Exercise prompt =
Copy out the listing below word for word, omitting the pictures.

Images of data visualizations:

BEGIN

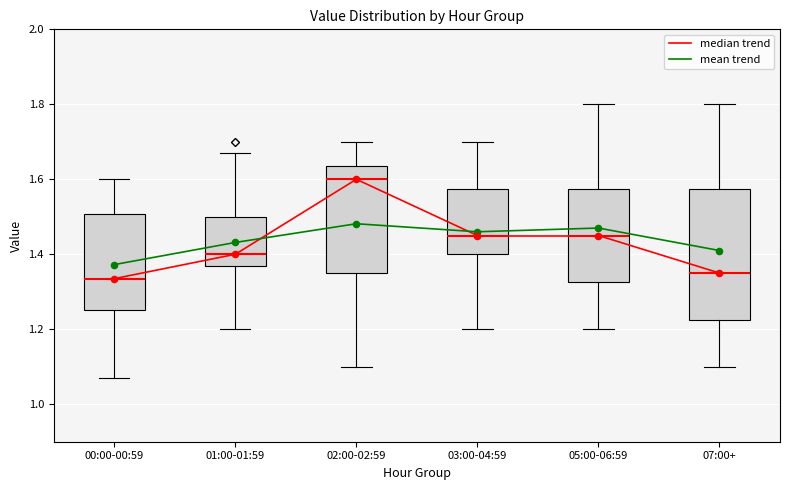

Reading left to right, transcribe this box plot: for each box, give where its median line is, the range the box spans, and where its two whiskers end, as read against the y-axis. The values are not printed on the chart, so give them approximately, as read against the axis.

00:00-00:59: median 1.34, box 1.26 to 1.50, whiskers 1.08 to 1.60
01:00-01:59: median 1.40, box 1.38 to 1.50, whiskers 1.20 to 1.68
02:00-02:59: median 1.60, box 1.36 to 1.64, whiskers 1.10 to 1.70
03:00-04:59: median 1.46, box 1.40 to 1.58, whiskers 1.20 to 1.70
05:00-06:59: median 1.46, box 1.32 to 1.58, whiskers 1.20 to 1.80
07:00+: median 1.36, box 1.22 to 1.58, whiskers 1.10 to 1.80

END

Response to the task =
Reading left to right, transcribe this box plot: for each box, give where its median line is, the range the box spans, and where its two whiskers end, as read against the y-axis. The values are not printed on the chart, so give them approximately, as read against the axis.

00:00-00:59: median 1.34, box 1.26 to 1.50, whiskers 1.08 to 1.60
01:00-01:59: median 1.40, box 1.38 to 1.50, whiskers 1.20 to 1.68
02:00-02:59: median 1.60, box 1.36 to 1.64, whiskers 1.10 to 1.70
03:00-04:59: median 1.46, box 1.40 to 1.58, whiskers 1.20 to 1.70
05:00-06:59: median 1.46, box 1.32 to 1.58, whiskers 1.20 to 1.80
07:00+: median 1.36, box 1.22 to 1.58, whiskers 1.10 to 1.80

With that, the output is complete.